_Objective:_
Please repeat the lines below, swapping every "pose" for "camera" and keeping everything else the same.

_Raw data:_

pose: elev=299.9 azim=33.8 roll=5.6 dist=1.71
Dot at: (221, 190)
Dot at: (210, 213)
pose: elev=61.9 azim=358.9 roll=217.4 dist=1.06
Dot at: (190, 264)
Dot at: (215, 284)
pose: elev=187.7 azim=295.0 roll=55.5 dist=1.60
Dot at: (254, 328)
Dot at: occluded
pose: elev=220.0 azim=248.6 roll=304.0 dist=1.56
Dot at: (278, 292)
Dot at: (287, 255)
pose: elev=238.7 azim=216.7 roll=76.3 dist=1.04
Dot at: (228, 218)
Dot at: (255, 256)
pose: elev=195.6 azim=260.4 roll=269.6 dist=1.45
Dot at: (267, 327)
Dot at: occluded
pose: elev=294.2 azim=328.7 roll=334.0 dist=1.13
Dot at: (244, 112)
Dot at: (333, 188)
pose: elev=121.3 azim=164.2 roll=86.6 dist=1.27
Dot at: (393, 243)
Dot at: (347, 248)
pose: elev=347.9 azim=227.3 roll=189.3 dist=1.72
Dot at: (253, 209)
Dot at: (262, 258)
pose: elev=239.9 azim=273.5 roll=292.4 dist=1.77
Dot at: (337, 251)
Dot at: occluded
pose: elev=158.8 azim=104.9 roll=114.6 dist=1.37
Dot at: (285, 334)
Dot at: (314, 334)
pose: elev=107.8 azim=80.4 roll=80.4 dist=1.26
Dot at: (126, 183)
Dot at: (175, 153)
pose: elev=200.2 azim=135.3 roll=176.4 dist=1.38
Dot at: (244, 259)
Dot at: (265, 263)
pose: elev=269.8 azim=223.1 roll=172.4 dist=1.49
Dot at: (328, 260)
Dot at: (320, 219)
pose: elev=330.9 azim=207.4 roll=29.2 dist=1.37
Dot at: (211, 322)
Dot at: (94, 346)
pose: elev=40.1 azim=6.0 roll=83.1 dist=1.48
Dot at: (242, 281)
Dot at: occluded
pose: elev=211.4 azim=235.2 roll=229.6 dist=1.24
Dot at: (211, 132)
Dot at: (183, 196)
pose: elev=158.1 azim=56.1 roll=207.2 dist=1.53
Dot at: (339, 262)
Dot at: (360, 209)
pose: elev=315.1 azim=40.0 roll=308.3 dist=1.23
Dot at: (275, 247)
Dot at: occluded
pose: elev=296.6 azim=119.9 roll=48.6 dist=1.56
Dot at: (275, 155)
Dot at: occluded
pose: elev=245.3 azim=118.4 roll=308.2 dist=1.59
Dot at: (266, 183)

_Finished task:_
camera: elev=299.9 azim=33.8 roll=5.6 dist=1.71
Dot at: (221, 190)
Dot at: (210, 213)
camera: elev=61.9 azim=358.9 roll=217.4 dist=1.06
Dot at: (190, 264)
Dot at: (215, 284)
camera: elev=187.7 azim=295.0 roll=55.5 dist=1.60
Dot at: (254, 328)
Dot at: occluded
camera: elev=220.0 azim=248.6 roll=304.0 dist=1.56
Dot at: (278, 292)
Dot at: (287, 255)
camera: elev=238.7 azim=216.7 roll=76.3 dist=1.04
Dot at: (228, 218)
Dot at: (255, 256)
camera: elev=195.6 azim=260.4 roll=269.6 dist=1.45
Dot at: (267, 327)
Dot at: occluded
camera: elev=294.2 azim=328.7 roll=334.0 dist=1.13
Dot at: (244, 112)
Dot at: (333, 188)
camera: elev=121.3 azim=164.2 roll=86.6 dist=1.27
Dot at: (393, 243)
Dot at: (347, 248)
camera: elev=347.9 azim=227.3 roll=189.3 dist=1.72
Dot at: (253, 209)
Dot at: (262, 258)
camera: elev=239.9 azim=273.5 roll=292.4 dist=1.77
Dot at: (337, 251)
Dot at: occluded
camera: elev=158.8 azim=104.9 roll=114.6 dist=1.37
Dot at: (285, 334)
Dot at: (314, 334)
camera: elev=107.8 azim=80.4 roll=80.4 dist=1.26
Dot at: (126, 183)
Dot at: (175, 153)
camera: elev=200.2 azim=135.3 roll=176.4 dist=1.38
Dot at: (244, 259)
Dot at: (265, 263)
camera: elev=269.8 azim=223.1 roll=172.4 dist=1.49
Dot at: (328, 260)
Dot at: (320, 219)
camera: elev=330.9 azim=207.4 roll=29.2 dist=1.37
Dot at: (211, 322)
Dot at: (94, 346)
camera: elev=40.1 azim=6.0 roll=83.1 dist=1.48
Dot at: (242, 281)
Dot at: occluded
camera: elev=211.4 azim=235.2 roll=229.6 dist=1.24
Dot at: (211, 132)
Dot at: (183, 196)
camera: elev=158.1 azim=56.1 roll=207.2 dist=1.53
Dot at: (339, 262)
Dot at: (360, 209)
camera: elev=315.1 azim=40.0 roll=308.3 dist=1.23
Dot at: (275, 247)
Dot at: occluded
camera: elev=296.6 azim=119.9 roll=48.6 dist=1.56
Dot at: (275, 155)
Dot at: occluded
camera: elev=245.3 azim=118.4 roll=308.2 dist=1.59
Dot at: (266, 183)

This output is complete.